Curium(III) complexation with surface-layer (S-layer) proteins from a uranium mining waste pile isolate

During the last years the interaction of U(VI) with the isolate Lysinibacillus sphaericus JG-A12, recovered from the uranium mining waste pile “Haberland” near Johanngeorgenstadt (JG), Saxony, Germany, was intensively studied [1, 2]. It could be demonstrated that L. sphaericus JG-A12 shows the ability to form S-layer proteins. This outermost subcellular structure plays an important role for selective binding of heavy metals, for example U(VI) [2]. The interaction of trivalent actinides (e.g., curium) with bacterial S-layer proteins is unknown. This knowledge is essential for the understanding of An(III) interactions at biological solid-water interfaces. Dependent on pH and [Ca] S-layer proteins occur as monomers and polymers in aqueous solution. The main aim of this study is to explore the unknown Cm(III) binding on different S-layers and S-layer protein structures.
The direct speciation technique time-resolved laser-induced fluorescence spectroscopy (TRLFS) has been applied at trace Cm(III) concentrations. Two S-layer suspensions a) Ca-reduced protein containing 195 mmol Ca/mol protein and b) Ca-purified protein were investigated. As a result and illustrated in Figure 1, both S­layers have a high affinity to bind Cm(III) over a broad pH range between 3 and 9. The Ca-reduced S­layer proteins can associate Cm(III) in two coordination environments characterized by individual emission spectra and luminescence lifetimes (e.g., 140 and 300 µs). The results can be interpreted by an intensive Cm(III) interaction with S-layer monomers between pH 3 and 5 with monomer concentrations of 100, 60, and 17 %, respectively; and a dominating interaction with S-layer polymers between pH 6 to 9 with polymer concentrations of 84, 91, 91, and 75 %, respectively. Whereas in the Ca-purified S-layer protein suspension only one Cm(III) coordination environment occurs with a long lifetime of 300 µs. Here the S-layer monomers dominate the whole pH range. The Cm(III)-S-layer species with monomers identified in both protein suspensions is characterized by an intensive and sharp emission band at 602.6 nm. This suggests an incorporation of Cm(III) into the S-layer protein structure. There is high evidence that the main functionality of the S-layer proteins in Cm(III) binding are the carboxyl groups. A Ca titration of the Cm(III) loaded Ca-purified S-layer protein suspension at pH 9 gave evidence for a change of the S­layer speciation probably by forming polymers. This affects the Cm(III) speciation according to the results detected in the Ca-reduced S­layer suspension. In contrast at pH 3 no indications were observed for an coordination change of Cm(III) bound to the Ca-purified S-layer proteins.
This study presents the first speciation results of Cm(III) with S-layer proteins isolated from bacteria recovered from an actinide contaminated environment. This helps to increase our understanding regarding the speciation of Cm(III) at biological solid-water interfaces. The results of the present study are the basis for a detailed investigation of Ca(II) exchange reactions by Cm(III) in proteins in order to understand the important impact of trivalent actinides on the Ca-metabolism in bacterial cells. Also with respect to a possible An(III) transport in living cells.

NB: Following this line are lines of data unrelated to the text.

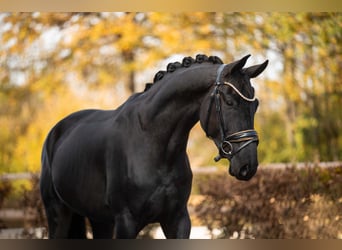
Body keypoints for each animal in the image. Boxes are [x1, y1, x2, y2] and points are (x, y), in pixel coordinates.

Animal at [40, 54, 268, 238]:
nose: (248, 166)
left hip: (99, 220)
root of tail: (56, 131)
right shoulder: (126, 222)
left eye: (255, 105)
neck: (153, 143)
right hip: (58, 214)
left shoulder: (177, 220)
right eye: (229, 102)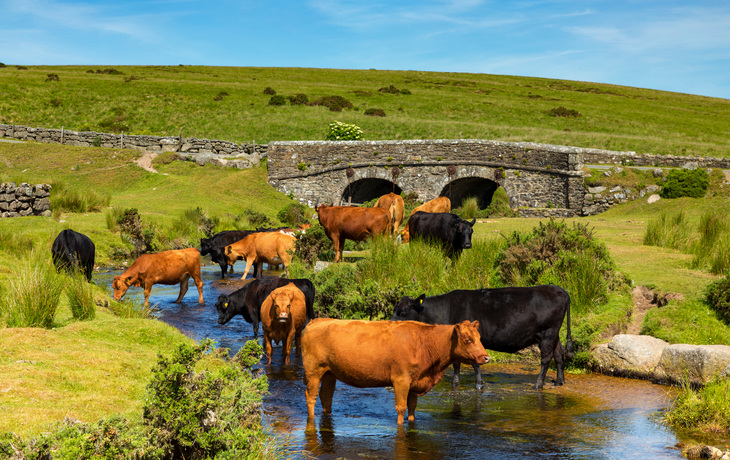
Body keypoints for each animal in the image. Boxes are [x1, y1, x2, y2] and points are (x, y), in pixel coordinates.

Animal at [302, 320, 490, 424]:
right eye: (467, 339)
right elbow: (401, 408)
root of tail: (317, 320)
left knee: (326, 396)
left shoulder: (415, 381)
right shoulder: (401, 380)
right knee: (310, 396)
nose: (486, 357)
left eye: (480, 338)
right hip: (313, 370)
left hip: (329, 373)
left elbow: (412, 407)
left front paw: (411, 421)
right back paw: (311, 419)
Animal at [390, 286, 572, 390]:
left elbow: (474, 363)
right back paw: (559, 381)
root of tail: (559, 289)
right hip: (554, 333)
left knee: (546, 358)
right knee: (558, 353)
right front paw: (455, 383)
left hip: (548, 332)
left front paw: (479, 383)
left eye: (403, 312)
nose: (389, 324)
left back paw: (538, 384)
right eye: (394, 309)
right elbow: (456, 363)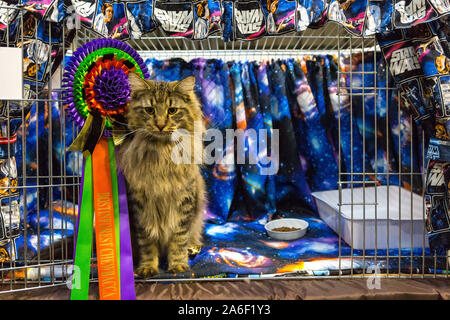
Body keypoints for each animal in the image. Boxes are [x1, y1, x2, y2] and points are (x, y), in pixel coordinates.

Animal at [117, 73, 207, 278]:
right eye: (149, 110)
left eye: (172, 110)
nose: (159, 124)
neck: (162, 154)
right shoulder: (141, 206)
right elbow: (147, 244)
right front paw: (147, 267)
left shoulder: (184, 203)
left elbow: (179, 241)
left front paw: (178, 265)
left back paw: (193, 248)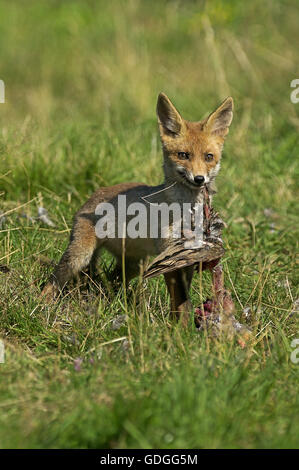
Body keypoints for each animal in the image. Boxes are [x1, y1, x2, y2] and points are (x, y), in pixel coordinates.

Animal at [42, 93, 234, 324]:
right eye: (183, 155)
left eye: (208, 157)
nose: (199, 179)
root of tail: (95, 194)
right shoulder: (168, 255)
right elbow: (181, 301)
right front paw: (180, 328)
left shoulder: (187, 256)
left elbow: (183, 299)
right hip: (79, 256)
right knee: (55, 280)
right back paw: (41, 304)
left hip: (133, 265)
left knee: (111, 281)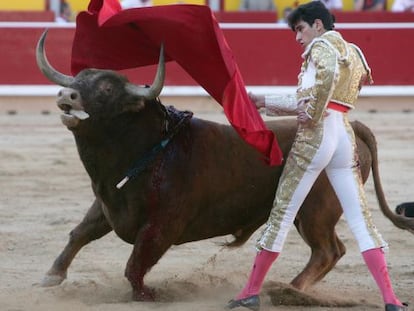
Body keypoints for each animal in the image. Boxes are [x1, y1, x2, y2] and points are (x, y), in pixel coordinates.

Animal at [36, 30, 414, 302]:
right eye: (79, 79)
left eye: (107, 88)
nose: (67, 96)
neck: (148, 149)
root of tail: (353, 125)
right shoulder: (108, 202)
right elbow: (80, 232)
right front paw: (51, 275)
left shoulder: (163, 225)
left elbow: (135, 264)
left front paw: (146, 294)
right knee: (339, 248)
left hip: (315, 209)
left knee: (327, 250)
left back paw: (287, 290)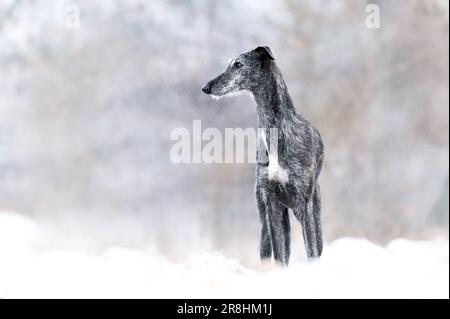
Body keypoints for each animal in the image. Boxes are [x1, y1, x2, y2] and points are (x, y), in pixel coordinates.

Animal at [201, 46, 324, 266]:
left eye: (238, 64)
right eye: (230, 63)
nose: (205, 87)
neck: (277, 133)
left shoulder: (304, 205)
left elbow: (311, 251)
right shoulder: (271, 204)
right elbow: (280, 256)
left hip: (312, 212)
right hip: (267, 221)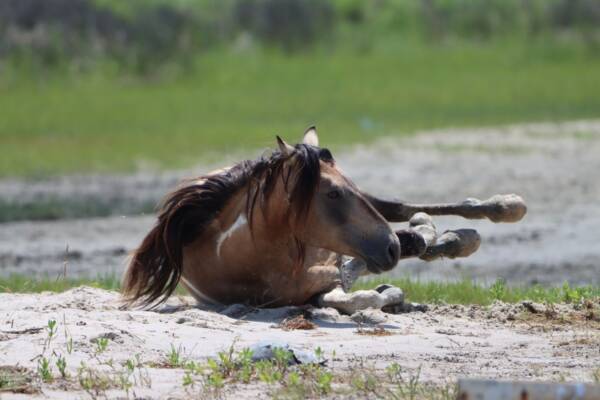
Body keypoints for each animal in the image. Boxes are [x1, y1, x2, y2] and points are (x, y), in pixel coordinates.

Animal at [122, 126, 524, 314]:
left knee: (401, 209)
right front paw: (387, 292)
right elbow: (355, 291)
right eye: (332, 194)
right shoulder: (322, 274)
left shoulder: (336, 256)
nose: (390, 248)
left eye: (348, 187)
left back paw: (501, 208)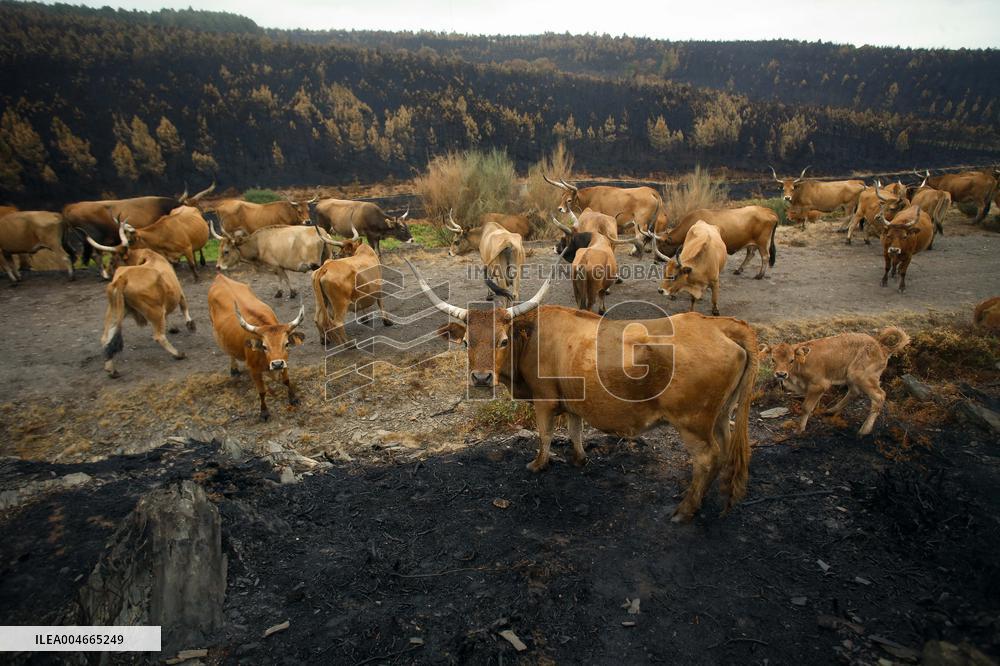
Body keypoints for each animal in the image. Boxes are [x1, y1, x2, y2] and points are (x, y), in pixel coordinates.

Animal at [90, 245, 194, 378]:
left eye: (112, 261)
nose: (106, 274)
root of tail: (123, 278)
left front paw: (173, 327)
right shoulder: (179, 292)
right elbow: (183, 306)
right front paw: (190, 324)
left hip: (115, 310)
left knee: (106, 338)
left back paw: (111, 370)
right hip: (155, 311)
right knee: (159, 336)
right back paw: (178, 354)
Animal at [208, 274, 305, 421]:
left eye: (287, 344)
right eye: (264, 346)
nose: (277, 364)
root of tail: (220, 277)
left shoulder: (285, 362)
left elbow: (287, 380)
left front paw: (293, 398)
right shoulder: (254, 370)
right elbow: (262, 392)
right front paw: (264, 412)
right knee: (230, 353)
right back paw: (234, 369)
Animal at [405, 258, 758, 522]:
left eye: (502, 341)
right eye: (466, 343)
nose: (480, 378)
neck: (532, 337)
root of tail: (722, 325)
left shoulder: (544, 401)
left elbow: (545, 434)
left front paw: (538, 465)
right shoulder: (574, 401)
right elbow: (575, 429)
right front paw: (578, 459)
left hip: (693, 424)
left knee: (707, 458)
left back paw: (685, 509)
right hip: (719, 415)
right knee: (724, 449)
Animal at [645, 205, 778, 279]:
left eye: (662, 245)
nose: (655, 260)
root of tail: (768, 211)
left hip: (762, 242)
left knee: (765, 257)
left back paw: (760, 275)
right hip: (752, 243)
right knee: (750, 254)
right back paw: (739, 270)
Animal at [759, 327, 910, 436]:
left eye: (791, 360)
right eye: (772, 359)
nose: (781, 374)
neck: (801, 364)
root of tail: (881, 347)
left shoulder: (819, 385)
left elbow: (806, 407)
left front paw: (799, 429)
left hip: (863, 377)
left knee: (879, 396)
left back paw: (864, 431)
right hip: (851, 376)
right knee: (854, 392)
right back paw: (831, 411)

[1] J. Raff, U. Soltmann, S. Matys, S. Selenska-Pobell, W. Pompe, H. Böttcher (2003). "Biosorption of Uranium and Copper by Biocers." Chem. Mater. 15: 240-244.
[2] M. Merroun, J. Raff, A. Rossberg, C. Hennig, T. Reich, S. Selenska-Pobell (2005). "Complexation of Uranium by Cells and S-layer Sheets of Bacillus sphaericus JG-A12." Appl. Environ. Microbiol. 71: 5532-5543.

The authors are indebted for the use of the 248Cm to the U.S. Department of Energy, Office of Basic Energy Sciences, through the transplutonium element production facilities at Oak Ridge National Laboratory which was made available as part of a collaboration between the HZDR and the Lawrence Berkeley National Laboratory (LBNL).